Words: Steve Brown
Ricky Gervais has said that people like the idea of freedom of speech 'until they hear something they don't like'.
The comedian - who is set to host the Golden Globes this year - faced calls to step down from hosting duties after siding with J K Rowling, who defended a woman who pursued legal action to have “gender-critical views” protected under the UK Equalities Act.
Gervais - who recently received critical acclaim for his Netflix series After Life - then tweeted a joke to a parody trans account Jarvis Dupont saying: “Those awful biological women can never understand what it must be like for you becoming a lovely lady so late in life.
"They take their girly privileges for granted. Winning at female sports and having their own toilets. Well, enough is enough.”

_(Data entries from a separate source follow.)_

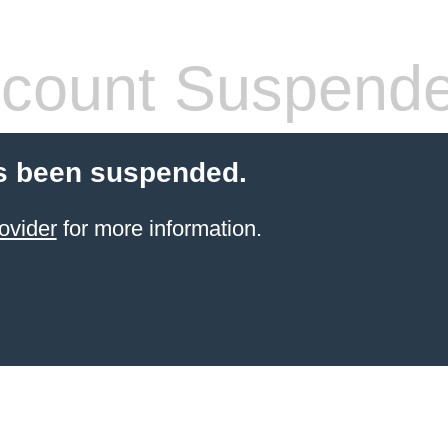
count Suspend
s been suspended.
ovider
for more information.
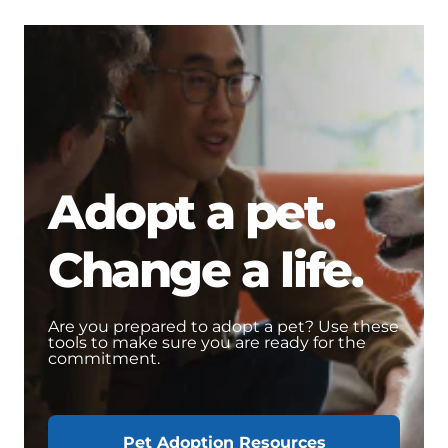
Adopt a pet.
Change a life.
Are you prepared to adopt a pet? Use these
tools to make sure you are ready for the
commitment.
Pet Adoption Resources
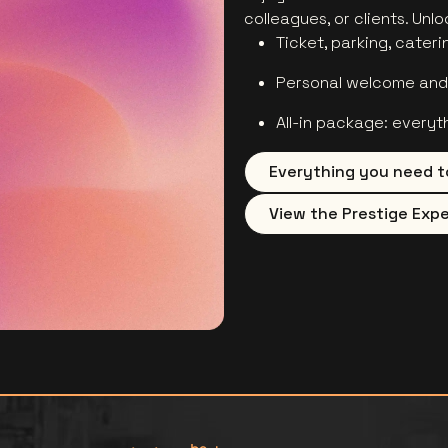
colleagues, or clients. Unl
Ticket, parking, cateri
Personal welcome and 
All-in package: everyt
Everything you need t
View the Prestige Expe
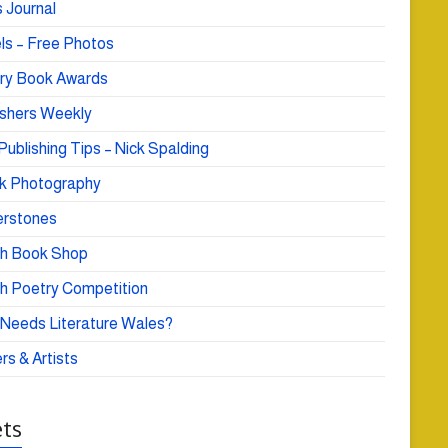
 Journal
ls – Free Photos
ry Book Awards
ishers Weekly
Publishing Tips – Nick Spalding
k Photography
rstones
h Book Shop
h Poetry Competition
Needs Literature Wales?
rs & Artists
ts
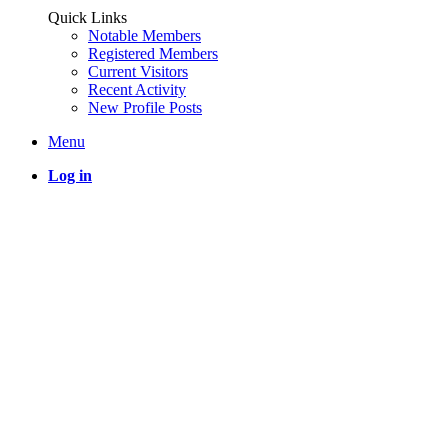
Quick Links
Notable Members
Registered Members
Current Visitors
Recent Activity
New Profile Posts
Menu
Log in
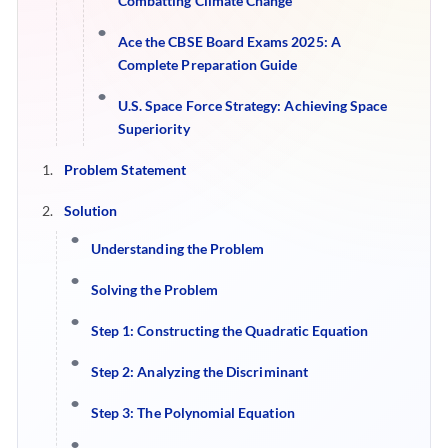
Combatting Climate Change
Ace the CBSE Board Exams 2025: A
Complete Preparation Guide
U.S. Space Force Strategy: Achieving Space
Superiority
Problem Statement
Solution
Understanding the Problem
Solving the Problem
Step 1: Constructing the Quadratic Equation
Step 2: Analyzing the Discriminant
Step 3: The Polynomial Equation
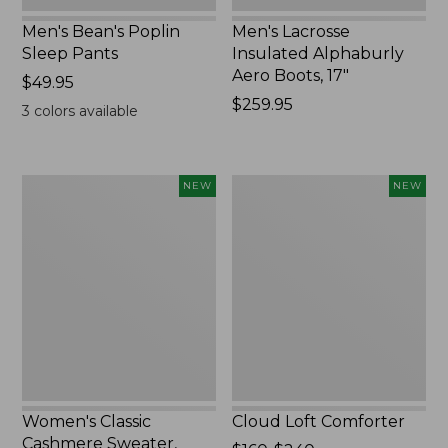
Men's Bean's Poplin
Men's Lacrosse
Sleep Pants
Insulated Alphaburly
Aero Boots, 17"
Price:
$49.95
$49.95
Price:
$259.95
3
colors available
$259.95
Women's
Cloud
NEW
NEW
Classic
Loft
Cashmere
Comforter,
Sweater,
New
Button-
Front
Cardigan,
New
Women's Classic
Cloud Loft Comforter
Cashmere Sweater,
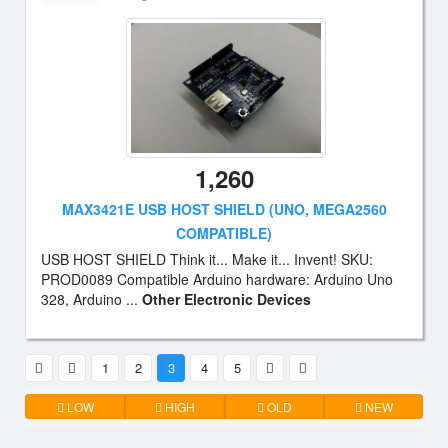
1,260
MAX3421E USB HOST SHIELD (UNO, MEGA2560
COMPATIBLE)
USB HOST SHIELD Think it... Make it... Invent! SKU:
PROD0089 Compatible Arduino hardware: Arduino Uno
328, Arduino ...
Other Electronic Devices
1
2
3
4
5
LOW
HIGH
OLD
NEW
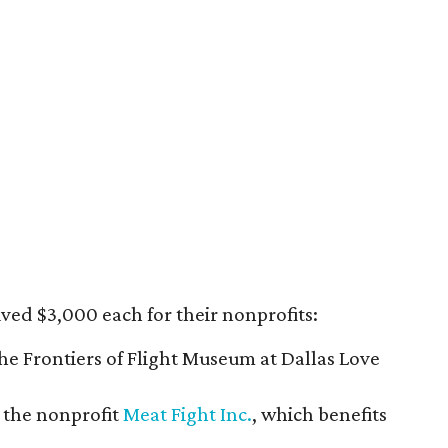
ived $3,000 each for their nonprofits:
the Frontiers of Flight Museum at Dallas Love
d the nonprofit
Meat Fight Inc.
, which benefits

Those awful biological women can never understand what it must be like for you becoming a lovely lady so late in life. They take their girly privileges for granted. Winning at female sports and having their own toilets. Well, enough is enough.— Ricky Gervais (@rickygervais) December 20, 2019
Now, while speaking to The Hollywood Reporter, Gervais defended his comments saying: "Jarvis Dupont is a spoof Twitter account, and the joke is that he's so woke that he's actually gone full circle and does terrible things.
"And his latest [bit] is, 'I'm trans now.' And he gets all that wrong. And I responded by playing along with him, saying, 'Oh, you're so much better than biological women because they've had a lifetime to get used to it.'
"Now, people saw my tweet and they thought he's a real trans person, but I'm taking the piss out of Jarvis Dupont, who is actually a woman in real life.
"And this is the problem. You can say, 'Listen, I was joking. It's a joke.' But that's not always enough for people. They go, 'Well, why were you joking?'
"Also, add to that the nature of Twitter — it's so curt, there's no nuance, it's there forever out of context."
The animal rights activist then went on to say how people like freedom of speech until they hear something they don't like.
He continued: "People like the idea of freedom of speech until they hear something they don't like.
"So there's still a pressure, but that doesn't mean I'm going to water it down or back down and not say what I want.
2It's just another form of what we've been through many, many times — it used to be called P.C.
2I think those things start off with very good intention and then they're mugged. It's a good thing to not be racist and sexist and homophobic.
"But it's not a good thing to not be allowed to make jokes about those things, because you can tell a joke about race without being racist.
"I'm happy to play by the rules. It's just that the 200 million people watching have different rules. That's the plight.
"When people say, 'He crossed the line,' I say, 'I didn't draw a line, you did.' It's relative. It's subjective."